Olay, 2 Aralık’ta Karabük Üniversitesi Teknoloji Fakültesi Endüstriyel Tasarım Mühendisliği bölümünde yaşanıyor. Yrd. Doç. Dr. Erkan L., ’solidworks video eğitimi’ dersinde İ.K.’ya ettiği o cümleden ötürü dekanlığa şikayet ediliyor. Önce dekanlık olayı “tatlıya bağlama’yı deniyor. Fakat Karabük Üniversiteli Kadın Kollektifi olayın örtbas edilmesine izin vermiyor. Hocanın odasına gidip “Üniversitelerde tecavüzcü, erk dili besliyorsunuz, biz üniversiteli kadınlar olarak buna izin vermeyeceğiz” diye açıklama yapıyorlar ve sonuçta bir disiplin soruşturması başlatılmasını sağlıyorlar.

Haberin Devamı

İki gün önce de soruşturma sonuçlanıyor. Ceza: Öğretmene ‘Devlet memuru vakarına yakışmayan tutum ve davranışta bulunmak’tan uyarı, öğrenciye 2 hafta uzaklaştırma.

Hadi aslında o suçun devlet memuru vakarına yakışmamaktan ziyade ‘taciz’e benzediğini göz ardı ediyorlar da, kız öğrencinin kabahati ne? ’Yükseköğretim kurumunda kişilerin şeref ve haysiyetini zedeleyen sözlü ve yazılı eylemlerde bulunmak’. Nasıl olmuş o?
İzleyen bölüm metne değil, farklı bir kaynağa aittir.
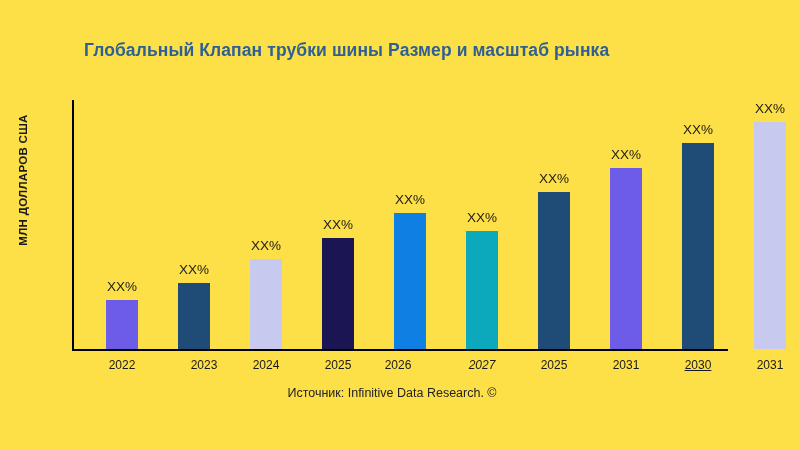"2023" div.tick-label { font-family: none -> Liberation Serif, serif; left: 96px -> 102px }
Bir sürü öğrencinin gözü önünde yaşanan olayın üstünün örtülmesine göz yummayarak, Türkçesi ‘kırık kolun yen içinde kalmasına izin vermeyerek’.

Çünkü taciz edildiğinde utanıp susumalıydı, başını önüne eğip razı olmalıydı. Hadi onu yapmadı, dekanlık “Hocanız özür dilesin, barışın” dediğinde öpüp başına koymalı, daha fazlasını beklememeliydi.
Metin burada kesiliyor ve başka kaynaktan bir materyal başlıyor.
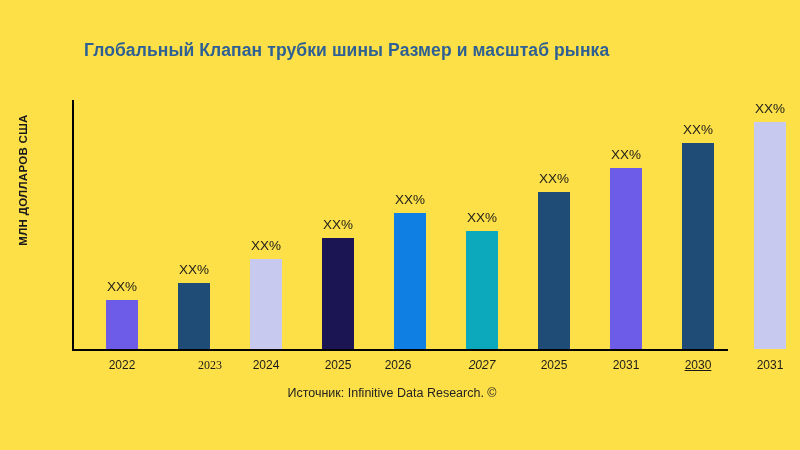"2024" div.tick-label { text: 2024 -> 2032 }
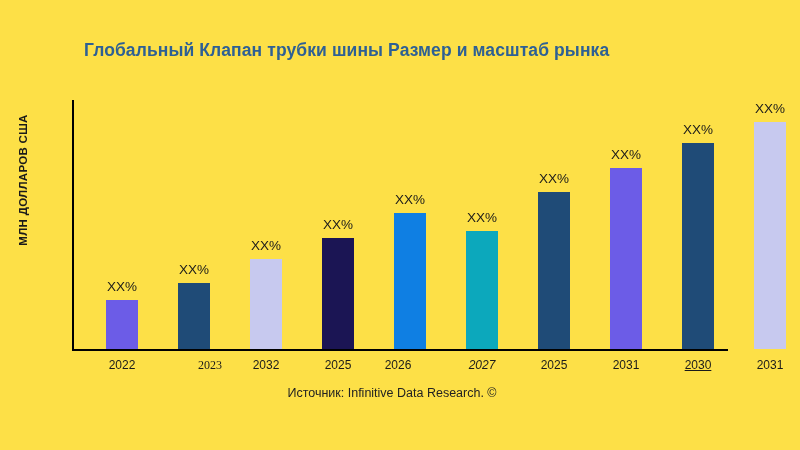"2026" div.tick-label { left: 290px -> 296px }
Sanki bu, özür dilenerek kapatılabilecek bir cümleymiş gibi. Bir kız öğrencinin sevinen sesinden aklına o cümle gelen öğretim üyesinin itibarından söz edebiliyoruz da, olay basına yansıyınca zedeleniyor tabii o.

Artık alışsanız iyi olacak, sosyal medya diye bir şey var ve o kadar kolay değil kırılan kolların yen içinde kalması.

Haberin Devamı

Siz kolları kırmamaya bakın.

Biraz sükunet lütfen
Birlik ve beraberliği geçtim de, sakin olmaya en çok ihtiyaç duyduğumuz günlerden geçtiğimiz kesin. Her gün kendimize linç edecek yeni birini bulmaya çalışıyoruz. Zorlanmıyoruz da, ufacık bir kıvılcım yetiyor koca bir yangın çıkarmaya.
En son örnek Beyazıt Öztürk işte. Yıllardır gözümüzün önünde program yapıyor. Ne herhangi bir politik açıklamasını duyduk, ne eleştirel bir duruşunu gördük, şimdi bir numaralı vatan haini. Bütün ‘suçu’ canlı yayına bağlanan bir öğretmenin lafını kesmemek, bir de ‘çocuklar ölmesin, anneler ağlamasın’ cümlesini alkışlatmak.
Bu cümleye itirazı olan biri mi var aramızda? Kimin ağzından çıktığına göre anlam mı değiştiriyor sözcükler? İkinci anlamı olmayan, gayet net bir cümle. Neresi propaganda bunun?
Ayrıca telefonun öbür ucundakinin bir provokatör olduğundan nasıl bu kadar eminsiniz? Titreyen, üzgün bir sesti dinlediğimiz. Ne kimseyi suçladı, ne birine hakaret etti.
Kanal D de söz konusu kişiye dair tüm hukuki süreçleri işleteceğini açıklamış. “Magazin soruları soracağını söyleyerek programa bağlandı, meğer çocuk ölümlerine karşıymış” mı yazacaklar dava dilekçesine?
En büyük dayanak da arayanın aslında öğretmen olmadığı. Sanki televizyon programlarını herkes kendi adıyla arıyor. Allah aşkına doğruyu söyleyin, bir bardak suda kopan fırtınayı gördünüz, siz olsanız çıkar mısınız ortaya “Evet ben aradım” diye?